During the autumn of 2020, the Cluj Cultural Centre implemented within the Art & Well-being project a pilot of cultural prescriptions, offering participation in a series of specially designed creative workshops to a group of people suffering from burnout and measuring the impact of artistic interventions on the burnout rates. The creative activities were delivered to participants by a team of artists from Create.Act.Enjoy and our initial findings demonstrated that art can potentially decrease burnout rates, increase well-being and inspire people to develop their creative potential.
In 2021, after the promising results of our pilot project and as part of their ongoing activity, Create.Act.Enjoy organized workshops to reduce the symptoms of burnout among Romanian hospital staff from Cluj-Napoca and Zalău. The aim of the artistic activities was to combat the mental exhaustion of medical staff who have been fighting the Covid-19 pandemic. Cluj Cultural Centre sustained the initiative by measuring the impact of the artistic intervention on hospital staff’s well-being through quantitative techniques.
Purpose
The purpose of the research was to further understand how art impacts the burnout symptoms and the well-being of people working in exhausting environments, such as medical staff.
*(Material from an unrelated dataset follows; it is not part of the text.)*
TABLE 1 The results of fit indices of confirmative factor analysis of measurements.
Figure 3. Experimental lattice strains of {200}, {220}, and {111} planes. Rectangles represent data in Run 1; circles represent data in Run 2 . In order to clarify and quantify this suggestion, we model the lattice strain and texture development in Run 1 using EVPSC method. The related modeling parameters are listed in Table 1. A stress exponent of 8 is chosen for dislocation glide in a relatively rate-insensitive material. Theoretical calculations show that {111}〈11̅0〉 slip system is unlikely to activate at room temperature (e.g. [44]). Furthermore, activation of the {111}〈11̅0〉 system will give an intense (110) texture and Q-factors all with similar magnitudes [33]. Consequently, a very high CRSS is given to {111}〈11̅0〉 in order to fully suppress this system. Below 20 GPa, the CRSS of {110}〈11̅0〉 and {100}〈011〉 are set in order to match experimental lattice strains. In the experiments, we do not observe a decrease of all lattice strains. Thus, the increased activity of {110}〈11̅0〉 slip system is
Key takeaways and observations
- The participants’ scores positively changed, although little in terms of quantity. Some explanations for these results include: (1) the well-being of the participants was quite good before the intervention; (2) the limited number of workshops (1 session) that took place with the same participants; (3) the level of burnout of the medical staff was not measured prior to their participation into artistic intervention; (4) the artistic interventions took place in hospitals, where medical staff is carrying out their professional activity, being disconnected by their work environment.
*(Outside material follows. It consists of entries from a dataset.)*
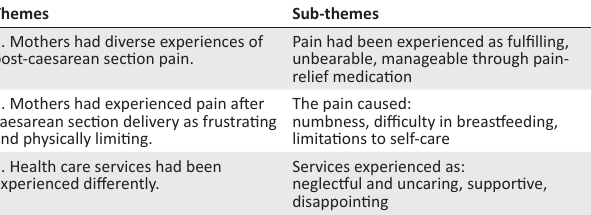
TABLE 2: Themes and subthemes of the study. Themes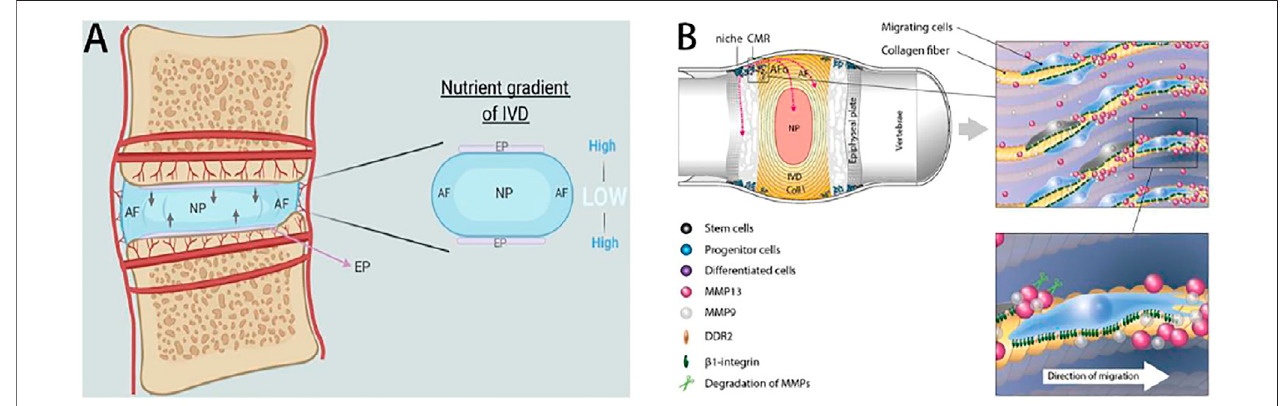
FIGURE1| OverviewofIVDsstructureandthecellularmigration/directionsduringIVDsrepair. (A) AvascularnatureofthehumanIVDs.ReproducedfromRebecca etal.(Kritschiletal.,2021)withpermission fromCopyright2021Wiley. (B) Intervertebral discstemcellnicheandcellsmigrate toAF,theouterlayerofcollagen-rich fi bers (COLLI).CellsmigratetothegerminalregionandinteractwithECMalongthealignmentofcollagen fi bers.Moreover,thedisorganizationofcollagen fi bersandincreasing of the interlamellar distances between collagen bundles in the annulus fi brosus were usually observed during the degeneration process that often results in disc bulging. Reproduced from Henriksson et al. (2015) with permission from Copyright 2015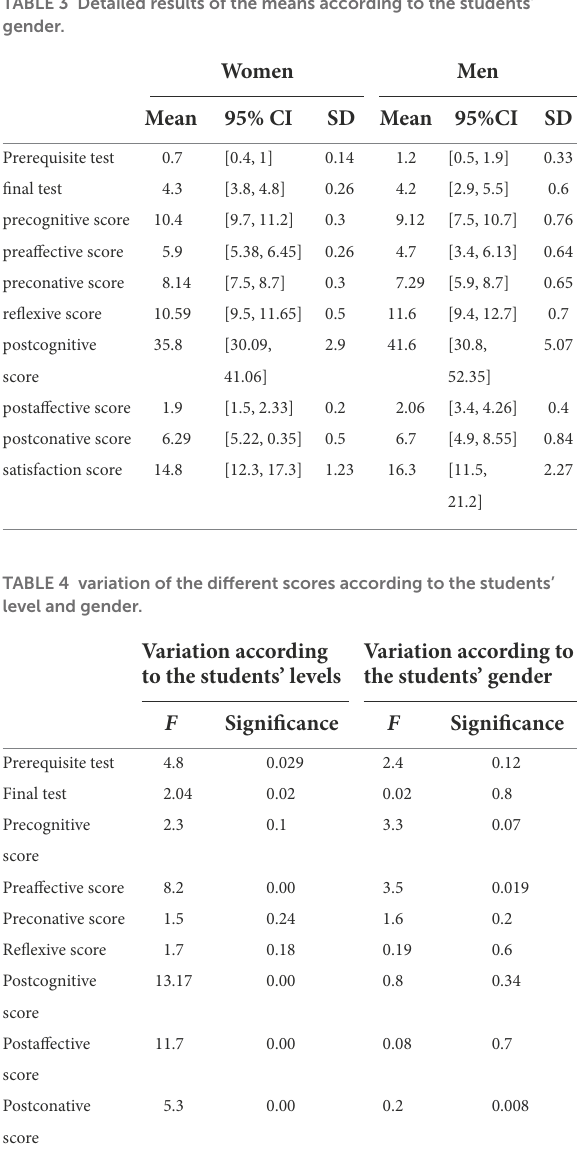
TABLE 3 Detailed results of the means according to the students’ gender.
- The direction of change is promising, indicating that a deepening of the intervention, consisting of several long-term workshops and a neutral safe space, outside of their work environment, with natural light, could bring more visible benefits to the well-being of the participants, such as: reducing stress at work, a better collaboration between colleagues; increasing trust between colleagues; developing the ability to listen and increasing the degree of empathy and acceptance.